My terrorism book cover

You can read in more detail similar issues covered here in my book ‘Terrorism: Law and Policy’ published by Routledg

‘Jihadi’ Jack Letts Parents’ Conviction for Funding Terrorism: Just or Unfair?

Following a lengthy trial in the UK, on the 21st June 2019 John Letts and Sally Lane were convicted for the terrorism funding offence of making funding arrangements (section 17 Terrorism Act 2000). This conviction received widespread media coverage in the UK. The main reason for this is both are parents of a 23 year old male, Jack Letts, who went to Syria to join the terrorist organisation, Islamic State (IS). Both received a 15 months custodial sentence, suspended for 2 years. The couple were tried on three counts of making funding arrangements, but were only convicted on one count, with the jury finding them not guilty on the second count and unable to reach a verdict on the third count. The value of the count they were convicted for was £223. As stated, the case received widespread UK media coverage and I gave a number of interviews to provide expert commentary to the BBC and independent broadcasters. One may wonder why this case received such media attention. This blog post will address this and assess both the offence of making funding arrangements and the sentencing guidelines provided to the judicary for offences related to terrorism funding.

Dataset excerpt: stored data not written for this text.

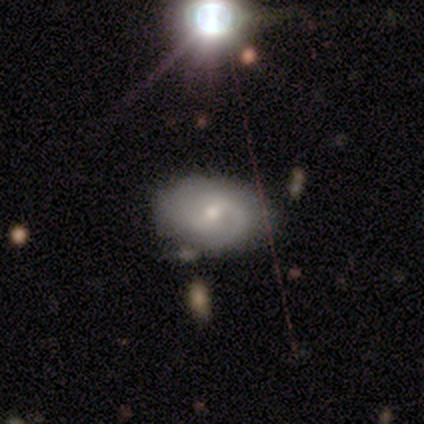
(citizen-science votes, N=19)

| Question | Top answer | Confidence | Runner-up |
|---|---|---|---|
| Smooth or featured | featured or disk | 74% | smooth (21%) |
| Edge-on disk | no | 100% | — |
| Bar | no | 50% | weak (43%) |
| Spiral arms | yes | 86% | no (14%) |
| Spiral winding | tight | 42% | tied: medium (42%) |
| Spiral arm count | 2 | 67% | 1 (17%) |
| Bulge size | small | 64% | moderate (29%) |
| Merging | none | 89% | minor disturbance (11%) |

John Letts and Sally Lane are a typical decent middle class couple who have lived what many would perceive as a normal life. Both work, had a family and have been a law abiding couple having no previous convictions. Their son, Jack Letts, converted to Islam when he was 16 years old and when he was 17 years old he went to study in the Middle East, which his parents funded. Shortly after Jack’s arrival in the Middle East his parents did not hear from him and evidence emerged that he was associating with IS extremists, something that Jack Letts confirmed to his parents when he told them he had joined other IS recruits in Raqqa, the capital of IS’ self-proclaimed caliphate. In essence these events became newsworthy because Jack Letts came from a white middle class family, converted to Islam at a young age, albeit with his parents’ support, and decided to join IS, a group that is known to be an extremist Islamist group with a vile, warped and violent ideology, hence why some of the printed media dubbed Letts as ‘Jihadi Jack’.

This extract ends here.